Friday, September 28, 2012

On Telecommuting

For the next few weeks, I'll be telecommuting most days as our office areas undergo some construction. I could conceivably still work there, but I'm guessing that the noise and mess will make a crowded office situation still worse for everyone, so I sent the lads home.

It feels weird.

I feel like a kid who's playing hooky from school, scared that mom will come home and find the chips and sodas all over the coffee table and Cartoon Network on the TV. That's not the reality, of course. I find myself getting to work way earlier than I ever did when I was driving in since my computer is right downstairs. The work environment is much more productive, too and I'm finally attacking things that required long-term thought and concentration.

Aside from the strangeness of the thing, the biggest thing I've picked up over the last few days is the need for chat. I'm a manager and even when in the office, I've not done a good job of staying connected with everyone. The fact that I could walk over and see someone removed the urgency from actually doing so. Now that I'm far away, I want that same ability and chat is the answer. Not everyone has it.

Yesterday, I did a 12-round email exchange with one of my folks that lasted a couple of hours. I did email instead of a phone call as I needed time to address each round, so a phone call wouldn't have worked well for me. Had we been on chat, it would have lasted 10 minutes, tops. At the same time, I would have felt like I was connected to that person and not so distant. You can't trade quips with someone over email while you work something out. Chat is much more human.

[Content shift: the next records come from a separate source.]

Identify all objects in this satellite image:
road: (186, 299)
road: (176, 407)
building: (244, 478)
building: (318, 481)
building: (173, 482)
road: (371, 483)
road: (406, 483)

Aside from that, I'm loving the telecommuting. The Catican Guards love having me around and our Maximum Leader spent some time yesterday snoozing right next to me. I could get used to this.

3 comments:

tim eisele said...

The one thing that prevents me from doing telecommuting is that my daughters are both of the age where Daddy is their favorite toy, and when I'm home they want me to do everything with them. And it's hard to write technical papers while playing "My Little Pony" with a 4-year-old.

Although, actually I practically telecommute even though I am at work. My office is in a different building from the rest of my department, so aside from a couple of daily pilgrimages to the other building, I am mostly isolated and communicating with everyone else by email.

K T Cat said...

LOL! I'm about 12 years ahead of you. My daughter loves me, but she'd die from mortification if we played My Little Pony.

I like your thought about practically telecommuting. I thought of that yesterday while I worked. What I was finding here at home would be the same thing if I was in a different building from the troops. Which I was for quite some time.

Mostly Nothing said...

I won't telecommute in the summer when others are home, unless it's just a half day. Otherwise, it's too loud, drums, bass, guitar, etc. Too many distractions. We have a bunch of people in my group that telecommute all the time, but it's not for me. I get myself distracted at home.
I'm definitely more productive in the office.
I hate IM chat. I'm trying to work on something, and a window pops up on my screen and I'm supposed to drop everything and work on your problem. Also, at work, I work on my Linux desktop most of the time and only remote desktop into the corporate Windows box. And that screen is usually on my other desktop, so I miss most chats.